Jean-Mi, tu as oublié :
_avoir de la chatte._


----------



## viera

It's not all that surprising that the French have so many words for "luck" since it is so present in their mentality and daily life.  After growing up in Canada, I came to live in France over 30 years ago.  Many times I have been struck by the tendency of the French to explain failure at school, at work, a car accident, by bad luck, and sound as if they really belived it.  "C'est la faute à pas de chance."  What seems to me caused by not enough work or excessive speed they seriously attribute to bad luck.

They are not _always_ wrong.  For example in the baccalauréat exams, for some subjects you draw from a pot the question to be answered.  Could we call this a pot-luck exam?


----------



## LV4-26

Thanks viera. That's the kind of answer I was expecting to my question #2 in my very first post.
True, we all seem to have a rich slang vocabulary in the fields we're most concerned with. Sex is one, in most languages. And luck is apparently more important in French culture than in others. (or at least more important than in anglo-saxon cultures).


----------



## edwarren

LV4-26 said:


> Hello friends,
> 
> 1. A few minutes ago, I was searching for a (slang/colloquial) synonym of _lucky_ and it occured to me that they're fairly scarce in English.
> 
> I found _jammy. _But I'm not really sure whether it can be used on its own.
> I mean could you say
> _France was pretty jammy on that one. _(context : WC semi-final)?
> Or should it be used only as part of the expression _jammy devil?_
> 
> 2. My second question explains why I posted in this forum. I'm suprised that there are so many slang synonyms of _lucky_ in French (words and expressions) and so few in English. (or are there many more that I don't know of?). Have I put my finger on an interesting cultural gap?


 
One word for lucky is "bangin."


----------



## Viola_

Isn't 'lucky dog' also a way to put it?


----------



## susanna76

"Lucky bastard, you struck gold!"
Regarding your question, I think it does have to do with superstition. In English you have people who are self-made, who have made their "fortune," who have made their own luck. In Max Weber's _The Protestant Ethic and the Spirit of Capitalism_, one of the ideas is that the protestant looks for signs that would tell him/her that he/she has been chosen by divine grace . . . and he/she chooses to see wordly financial success (in the presence of some sort of ascetism, discipline, reinvestment of profit, etc.) as a sign of having received divine grace. So again this notion that you make your own luck . . . I find the question you posed very interesting.


----------



## makandés66

Deux expressions courantes chez moi:  

To have a flower up one's butt, 
to always come out smelling like a rose.  

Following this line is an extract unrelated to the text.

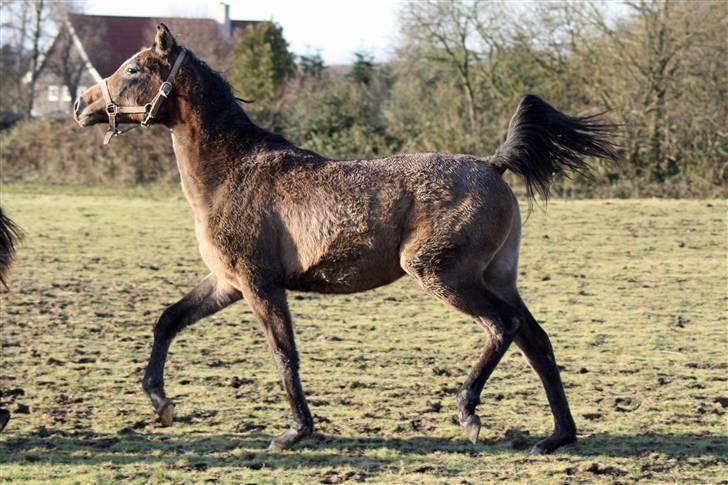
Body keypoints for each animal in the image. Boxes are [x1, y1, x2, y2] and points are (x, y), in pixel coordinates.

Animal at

Celles veulent dire que la personne se débrouille bien toujours des problèmes.


----------



## Hildy1

For someone who is lucky in general:
to always land on one's feet
to live a charmed life
to be favoured by the gods (rather old-fashioned)


----------



## petit1

"veine" (donc veinard) vient de "*la déveine*" qui était un terme du domaine des jeux de hasard signifiant "*une suite de coups malchanceux*".
Rien à voir avec les mines.


----------



## makandés66

To have lucky stars, 
One usually thanks his/her lucky stars after a lucky event.  

Many times we say "lucky duck" for the alliterative quality.  

I don't know if they were mentioned, but "fortunate" or "blessed" are good synonyms.


----------



## jlog

Hi, I'd like to know if telling someone "veinard" would mean something negative? (or positive) I mean it sounds somewhat pejorative to me (or as an insult), for example someone told me "tu as de la chance, veinard"? _"you are lucky, you lucky basterd (bastard)"_


----------



## petit1

It is not negative, just envious.


----------



## jlog

Thanks. Maybe it was just because it sounded like "connard" to me . But anyway there are also translations "lucky *dog*" and "lucky *beggar*" and they sound like insults .


----------



## Kecha

LV4-26 said:


> _
> avoir la baraka/de la bague/  de la bagouse / du bol / du cul / du fion / du flambeau / du  gluck / du pot / du proze / du vase / de la veine; avoir  l'oigon qui décalotte / l'avoir large / en or; être bidard /  chançard / cocu / doré / veinard / verjot / verni.
> _


Never heard most of those, really. 

The other way around: avoir la scoumoune/la poisse/le mauvais œil/la guigne...



viera said:


> It's not all that surprising that the French have  so many words for "luck" since it is so present in their mentality and  daily life.



I guess we are a supersticious people indeed. 

I'll always remember Monica from Friends throwing a lobster in boiling  water saying "Lucky bastard!" (because Janice had turned up).
I guess in English it will be less about words and more about tone and expletives like bloody, fucking, goddam, wretched, etc.


----------